:: Your assignment ::
Set down the data that follows, exactly and completely.

Records for this task below:

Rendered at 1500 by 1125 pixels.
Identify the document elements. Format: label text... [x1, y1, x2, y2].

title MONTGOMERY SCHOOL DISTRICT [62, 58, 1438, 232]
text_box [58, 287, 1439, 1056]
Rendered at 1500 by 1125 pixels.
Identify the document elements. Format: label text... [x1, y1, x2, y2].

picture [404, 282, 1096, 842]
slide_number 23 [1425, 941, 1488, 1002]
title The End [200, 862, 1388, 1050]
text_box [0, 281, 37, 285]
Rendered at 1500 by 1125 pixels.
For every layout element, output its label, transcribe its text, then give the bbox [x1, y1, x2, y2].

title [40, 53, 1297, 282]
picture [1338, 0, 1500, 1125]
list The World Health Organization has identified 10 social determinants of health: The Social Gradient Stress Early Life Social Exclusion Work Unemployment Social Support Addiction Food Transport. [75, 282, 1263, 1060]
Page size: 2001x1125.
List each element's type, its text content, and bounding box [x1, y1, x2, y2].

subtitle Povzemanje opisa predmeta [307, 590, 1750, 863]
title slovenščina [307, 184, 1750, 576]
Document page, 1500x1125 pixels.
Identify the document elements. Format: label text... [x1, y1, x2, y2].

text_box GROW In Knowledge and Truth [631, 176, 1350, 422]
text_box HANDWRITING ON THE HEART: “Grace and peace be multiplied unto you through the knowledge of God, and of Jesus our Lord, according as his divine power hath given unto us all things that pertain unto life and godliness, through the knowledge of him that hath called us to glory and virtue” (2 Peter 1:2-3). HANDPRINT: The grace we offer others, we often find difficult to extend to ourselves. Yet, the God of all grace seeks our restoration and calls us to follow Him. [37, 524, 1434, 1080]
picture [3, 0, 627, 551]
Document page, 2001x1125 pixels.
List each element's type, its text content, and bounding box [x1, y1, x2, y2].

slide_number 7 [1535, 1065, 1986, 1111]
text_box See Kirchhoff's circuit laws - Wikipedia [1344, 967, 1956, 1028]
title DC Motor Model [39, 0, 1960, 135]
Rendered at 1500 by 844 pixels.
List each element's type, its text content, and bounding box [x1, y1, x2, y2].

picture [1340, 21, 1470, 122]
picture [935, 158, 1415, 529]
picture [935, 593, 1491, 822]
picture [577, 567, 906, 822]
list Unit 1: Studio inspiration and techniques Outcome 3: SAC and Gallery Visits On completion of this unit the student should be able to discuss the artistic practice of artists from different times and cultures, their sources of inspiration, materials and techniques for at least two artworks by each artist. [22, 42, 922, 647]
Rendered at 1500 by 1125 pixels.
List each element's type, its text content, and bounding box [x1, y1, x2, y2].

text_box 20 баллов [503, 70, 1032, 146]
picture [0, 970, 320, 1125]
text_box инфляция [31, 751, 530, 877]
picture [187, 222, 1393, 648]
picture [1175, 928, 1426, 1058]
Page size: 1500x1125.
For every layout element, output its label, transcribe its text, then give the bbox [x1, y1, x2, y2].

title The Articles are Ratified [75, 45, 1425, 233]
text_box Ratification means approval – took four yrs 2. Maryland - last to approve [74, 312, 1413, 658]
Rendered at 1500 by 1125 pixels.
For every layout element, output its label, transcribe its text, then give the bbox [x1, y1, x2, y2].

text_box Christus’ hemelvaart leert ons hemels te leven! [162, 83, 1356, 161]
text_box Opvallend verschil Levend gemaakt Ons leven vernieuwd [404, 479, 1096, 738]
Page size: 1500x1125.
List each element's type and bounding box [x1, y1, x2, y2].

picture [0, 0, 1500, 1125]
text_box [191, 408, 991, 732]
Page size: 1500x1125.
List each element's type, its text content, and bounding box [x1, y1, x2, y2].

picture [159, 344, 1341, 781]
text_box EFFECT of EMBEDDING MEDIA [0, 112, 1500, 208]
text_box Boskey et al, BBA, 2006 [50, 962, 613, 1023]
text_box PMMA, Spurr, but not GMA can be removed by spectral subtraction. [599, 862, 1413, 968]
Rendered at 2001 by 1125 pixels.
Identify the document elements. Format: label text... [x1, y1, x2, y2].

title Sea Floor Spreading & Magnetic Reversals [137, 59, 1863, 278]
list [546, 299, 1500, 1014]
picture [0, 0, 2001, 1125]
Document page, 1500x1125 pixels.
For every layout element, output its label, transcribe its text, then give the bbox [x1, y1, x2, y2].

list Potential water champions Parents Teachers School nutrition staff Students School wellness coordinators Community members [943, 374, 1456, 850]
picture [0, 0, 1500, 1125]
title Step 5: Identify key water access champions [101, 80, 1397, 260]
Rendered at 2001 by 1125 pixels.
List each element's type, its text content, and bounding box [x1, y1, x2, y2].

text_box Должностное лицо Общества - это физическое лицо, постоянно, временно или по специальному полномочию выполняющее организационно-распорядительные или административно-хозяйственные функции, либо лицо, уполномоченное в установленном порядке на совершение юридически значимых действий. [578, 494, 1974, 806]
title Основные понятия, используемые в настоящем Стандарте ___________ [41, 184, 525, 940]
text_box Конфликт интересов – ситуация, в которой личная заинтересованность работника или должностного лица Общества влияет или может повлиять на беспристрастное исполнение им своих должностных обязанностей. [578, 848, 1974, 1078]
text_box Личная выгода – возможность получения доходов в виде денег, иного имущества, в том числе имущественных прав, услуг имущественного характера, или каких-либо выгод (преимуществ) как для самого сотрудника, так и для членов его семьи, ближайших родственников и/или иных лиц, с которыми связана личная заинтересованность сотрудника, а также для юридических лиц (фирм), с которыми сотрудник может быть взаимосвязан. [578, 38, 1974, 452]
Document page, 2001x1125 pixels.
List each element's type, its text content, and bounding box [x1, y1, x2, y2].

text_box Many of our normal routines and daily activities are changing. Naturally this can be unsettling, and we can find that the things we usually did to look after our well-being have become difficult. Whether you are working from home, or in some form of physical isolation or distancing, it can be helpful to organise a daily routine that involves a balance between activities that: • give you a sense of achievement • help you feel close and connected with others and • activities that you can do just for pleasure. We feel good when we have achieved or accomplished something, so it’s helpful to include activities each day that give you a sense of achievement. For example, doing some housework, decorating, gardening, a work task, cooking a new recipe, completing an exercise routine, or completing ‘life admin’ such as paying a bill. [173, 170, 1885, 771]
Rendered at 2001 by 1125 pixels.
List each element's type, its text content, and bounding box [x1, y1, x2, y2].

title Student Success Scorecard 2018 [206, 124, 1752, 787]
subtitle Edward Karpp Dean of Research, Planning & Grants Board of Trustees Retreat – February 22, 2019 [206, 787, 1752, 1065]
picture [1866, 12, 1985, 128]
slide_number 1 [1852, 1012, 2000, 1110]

End of Records for this task.

:: Exercise result ::
Rendered at 1500 by 1125 pixels.
Identify the document elements. Format: label text... [x1, y1, x2, y2].

title MONTGOMERY SCHOOL DISTRICT [62, 58, 1438, 232]
text_box [58, 287, 1439, 1056]
Rendered at 1500 by 1125 pixels.
Identify the document elements. Format: label text... [x1, y1, x2, y2].

picture [404, 282, 1096, 842]
slide_number 23 [1425, 941, 1488, 1002]
title The End [200, 862, 1388, 1050]
text_box [0, 281, 37, 285]
Rendered at 1500 by 1125 pixels.
For every layout element, output its label, transcribe its text, then give the bbox [x1, y1, x2, y2].

title [40, 53, 1297, 282]
picture [1338, 0, 1500, 1125]
list The World Health Organization has identified 10 social determinants of health: The Social Gradient Stress Early Life Social Exclusion Work Unemployment Social Support Addiction Food Transport. [75, 282, 1263, 1060]
Page size: 2001x1125.
List each element's type, its text content, and bounding box [x1, y1, x2, y2].

subtitle Povzemanje opisa predmeta [307, 590, 1750, 863]
title slovenščina [307, 184, 1750, 576]
Document page, 1500x1125 pixels.
Identify the document elements. Format: label text... [x1, y1, x2, y2].

text_box GROW In Knowledge and Truth [631, 176, 1350, 422]
text_box HANDWRITING ON THE HEART: “Grace and peace be multiplied unto you through the knowledge of God, and of Jesus our Lord, according as his divine power hath given unto us all things that pertain unto life and godliness, through the knowledge of him that hath called us to glory and virtue” (2 Peter 1:2-3). HANDPRINT: The grace we offer others, we often find difficult to extend to ourselves. Yet, the God of all grace seeks our restoration and calls us to follow Him. [37, 524, 1434, 1080]
picture [3, 0, 627, 551]
Document page, 2001x1125 pixels.
List each element's type, its text content, and bounding box [x1, y1, x2, y2].

slide_number 7 [1535, 1065, 1986, 1111]
text_box See Kirchhoff's circuit laws - Wikipedia [1344, 967, 1956, 1028]
title DC Motor Model [39, 0, 1960, 135]
Rendered at 1500 by 844 pixels.
List each element's type, its text content, and bounding box [x1, y1, x2, y2].

picture [1340, 21, 1470, 122]
picture [935, 158, 1415, 529]
picture [935, 593, 1491, 822]
picture [577, 567, 906, 822]
list Unit 1: Studio inspiration and techniques Outcome 3: SAC and Gallery Visits On completion of this unit the student should be able to discuss the artistic practice of artists from different times and cultures, their sources of inspiration, materials and techniques for at least two artworks by each artist. [22, 42, 922, 647]
Rendered at 1500 by 1125 pixels.
List each element's type, its text content, and bounding box [x1, y1, x2, y2].

text_box 20 баллов [503, 70, 1032, 146]
picture [0, 970, 320, 1125]
text_box инфляция [31, 751, 530, 877]
picture [187, 222, 1393, 648]
picture [1175, 928, 1426, 1058]
Page size: 1500x1125.
For every layout element, output its label, transcribe its text, then give the bbox [x1, y1, x2, y2].

title The Articles are Ratified [75, 45, 1425, 233]
text_box Ratification means approval – took four yrs 2. Maryland - last to approve [74, 312, 1413, 658]
Rendered at 1500 by 1125 pixels.
For every layout element, output its label, transcribe its text, then give the bbox [x1, y1, x2, y2].

text_box Christus’ hemelvaart leert ons hemels te leven! [162, 83, 1356, 161]
text_box Opvallend verschil Levend gemaakt Ons leven vernieuwd [404, 479, 1096, 738]
Page size: 1500x1125.
List each element's type and bounding box [x1, y1, x2, y2].

picture [0, 0, 1500, 1125]
text_box [191, 408, 991, 732]
Page size: 1500x1125.
List each element's type, its text content, and bounding box [x1, y1, x2, y2].

picture [159, 344, 1341, 781]
text_box EFFECT of EMBEDDING MEDIA [0, 112, 1500, 208]
text_box Boskey et al, BBA, 2006 [50, 962, 613, 1023]
text_box PMMA, Spurr, but not GMA can be removed by spectral subtraction. [599, 862, 1413, 968]
Rendered at 2001 by 1125 pixels.
Identify the document elements. Format: label text... [x1, y1, x2, y2].

title Sea Floor Spreading & Magnetic Reversals [137, 59, 1863, 278]
list [546, 299, 1500, 1014]
picture [0, 0, 2001, 1125]
Document page, 1500x1125 pixels.
For every layout element, output its label, transcribe its text, then give the bbox [x1, y1, x2, y2].

list Potential water champions Parents Teachers School nutrition staff Students School wellness coordinators Community members [943, 374, 1456, 850]
picture [0, 0, 1500, 1125]
title Step 5: Identify key water access champions [101, 80, 1397, 260]
Rendered at 2001 by 1125 pixels.
List each element's type, its text content, and bounding box [x1, y1, x2, y2].

text_box Должностное лицо Общества - это физическое лицо, постоянно, временно или по специальному полномочию выполняющее организационно-распорядительные или административно-хозяйственные функции, либо лицо, уполномоченное в установленном порядке на совершение юридически значимых действий. [578, 494, 1974, 806]
title Основные понятия, используемые в настоящем Стандарте ___________ [41, 184, 525, 940]
text_box Конфликт интересов – ситуация, в которой личная заинтересованность работника или должностного лица Общества влияет или может повлиять на беспристрастное исполнение им своих должностных обязанностей. [578, 848, 1974, 1078]
text_box Личная выгода – возможность получения доходов в виде денег, иного имущества, в том числе имущественных прав, услуг имущественного характера, или каких-либо выгод (преимуществ) как для самого сотрудника, так и для членов его семьи, ближайших родственников и/или иных лиц, с которыми связана личная заинтересованность сотрудника, а также для юридических лиц (фирм), с которыми сотрудник может быть взаимосвязан. [578, 38, 1974, 452]
Document page, 2001x1125 pixels.
List each element's type, its text content, and bounding box [x1, y1, x2, y2].

text_box Many of our normal routines and daily activities are changing. Naturally this can be unsettling, and we can find that the things we usually did to look after our well-being have become difficult. Whether you are working from home, or in some form of physical isolation or distancing, it can be helpful to organise a daily routine that involves a balance between activities that: • give you a sense of achievement • help you feel close and connected with others and • activities that you can do just for pleasure. We feel good when we have achieved or accomplished something, so it’s helpful to include activities each day that give you a sense of achievement. For example, doing some housework, decorating, gardening, a work task, cooking a new recipe, completing an exercise routine, or completing ‘life admin’ such as paying a bill. [173, 170, 1885, 771]
Rendered at 2001 by 1125 pixels.
List each element's type, its text content, and bounding box [x1, y1, x2, y2].

title Student Success Scorecard 2018 [206, 124, 1752, 787]
subtitle Edward Karpp Dean of Research, Planning & Grants Board of Trustees Retreat – February 22, 2019 [206, 787, 1752, 1065]
picture [1866, 12, 1985, 128]
slide_number 1 [1852, 1012, 2000, 1110]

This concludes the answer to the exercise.